Friday, July 25, 2025
By RASHAD ROLLE
Triune News Editor
rrolle@tribunemedia.net
THE UK-based Privy Council has declined to hear an appeal from Coalition of Independents leader Lincoln Bain and his company, Bani Shoe Warehouse, bringing a close to a long-running civil dispute over a failed investment arrangement dating back to 2010.
The Court of Appeal had upheld a 2021 Supreme Court ruling that found Bain and his company liable to repay $64,000 to Zinnia Rolle.
Mr Bain, responding to the decision yesterday, told The Tribune: “The courts have spoken. The person in question will be paid.”
He said paying the money will not affect him financially, adding: “We’ll just pay it and that’s it.”
At the heart of the case was a claim that Mr Bain had entered into two agreements with Ms Rolle in 2010. One required him to hold $40,000 in trust for three years with annual interest payments and an option to invest the funds. The other was a supply and profit-sharing agreement with Bani Shoe Warehouse, under which Ms Rolle provided merchandise in exchange for a share of sales.
Ms Rolle alleged that she never received the money owed to her under either agreement.

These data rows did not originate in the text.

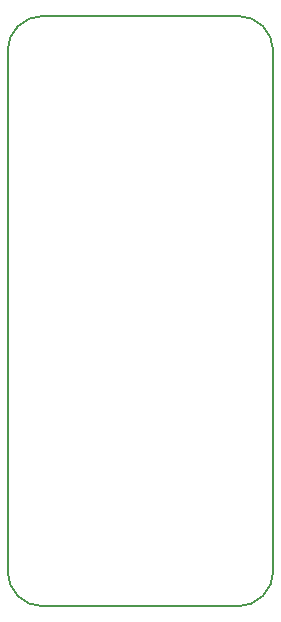
<source format=gbr>
G04 DipTrace 3.3.1.1*
G04 BoardOutline.gbr*
%MOMM*%
G04 #@! TF.FileFunction,Profile*
G04 #@! TF.Part,Single*
%ADD11C,0.14*%
%FSLAX35Y35*%
G04*
G71*
G90*
G75*
G01*
G04 BoardOutline*
%LPD*%
X3250000Y1300000D2*
D11*
Y5700000D1*
G03X2950000Y6000000I-299996J4D01*
G01*
X1300000D1*
G03X1000000Y5700000I52J-300052D01*
G01*
Y1300000D1*
G03X1300000Y1000000I300052J52D01*
G01*
X2950000D1*
G03X3250000Y1300000I4J299996D01*
G01*
D3*
M02*

</source>
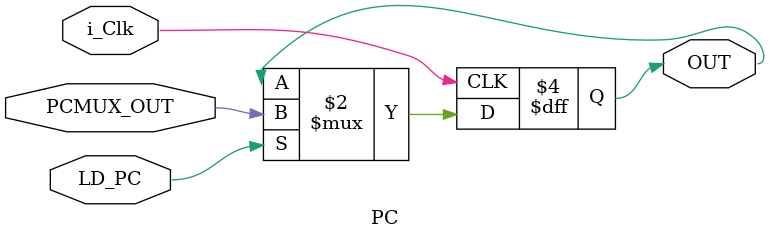
<source format=v>
module PC(input i_Clk,
          input LD_PC,
          input PCMUX_OUT,
          output reg OUT);

    always@(posedge i_Clk)
        begin
            if(LD_PC) OUT <= PCMUX_OUT;
        end
endmodule
</source>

Mr Bain denied the claims, arguing that he never received funds to invest and that his signature on the contracts had been forged. His co-defendant, Keno Symonette, testified that he had forged Mr Bain’s signature at Ms Rolle’s request. However, the trial judge rejected their account and accepted Ms Rolle’s evidence.

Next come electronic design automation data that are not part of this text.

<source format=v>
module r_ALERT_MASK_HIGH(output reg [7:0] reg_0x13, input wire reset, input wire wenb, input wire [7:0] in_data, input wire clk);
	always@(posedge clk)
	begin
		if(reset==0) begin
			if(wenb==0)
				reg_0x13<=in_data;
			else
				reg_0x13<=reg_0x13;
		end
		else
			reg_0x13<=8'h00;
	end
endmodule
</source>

Although the Supreme Court handed down its judgment in December 2021, more than four years after the 2017 trial, the Court of Appeal found the delay to be “a blight on the administration of justice”, but not grounds to overturn the verdict.
Court of Appeal president Sir Michael Barnett wrote: “In my judgment, however egregious and culpable the delay in this case was, that delay did not prevent the judge from properly evaluating the evidence and making the finding that was determinative of this case.”

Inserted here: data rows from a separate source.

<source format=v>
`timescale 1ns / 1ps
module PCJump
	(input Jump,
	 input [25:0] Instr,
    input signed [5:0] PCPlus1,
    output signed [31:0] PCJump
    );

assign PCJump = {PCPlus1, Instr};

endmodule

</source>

However, Mr Bain did score a partial victory in 2022 when the Court of Appeal struck down an “addendum” to the judgment that had imposed a 90-day prison sentence if he failed to repay the debt by a specified deadline. The court found the penal order to be “plainly wrong to have been made” without hearing from the affected parties.
The Privy Council was asked to decide whether the delay in delivering the Supreme Court’s judgment had violated Bain’s right to a fair trial within a reasonable time or compromised the judge’s ability to assess the case. It ruled this week that it would not hear the appeal.
Comments
TalRussell says...
Will it be**The BSD64thousand Question** for keepin' the UK-based Privy Council after delivering more than a slap on wrist. -- Was it more like the situation when Loretta slapped the face of the now rumoured as Pintard's "real" pick to run in Long Island's House-seat. -- Yes?
Posted 25 July 2025, 2:09 p.m. Suggest removal
ThisIsOurs says...
**Anyone found to have moved money from a trust in their care should be legally barred from oversight of any third party fund for 50 years. That is how serious that offence is.** This is one of the biggest issues I have with high office seekers, when caught in these situations, they want to say "sorry" and immediately be given oversight over another large pot of money, the biggest of which is the public treasury. Wise men and women should strongly object.
"*One required him to hold $40,000 in trust for three years with annual interest payments and an option to invest the funds... Ms Rolle alleged that she never received the money owed to her under either agreement*"
"*Mr Bain denied the claims, ...His co-defendant, Keno Symonette, testified that he had forged Mr Bain’s signature at Ms Rolle’s request. However, the trial judge rejected their account and accepted Ms Rolle’s evidence.*"
I noticed the article references an "account" from Mr Bain and Mr Symonette as opposed to "evidence" from Ms Rolle. I wonder if that implies they just said "we paid her" but she brought hard copies akin to correspondences and bank accounts showing repeated inquiries for payment with promises to pay but no transfers. Would be good to know.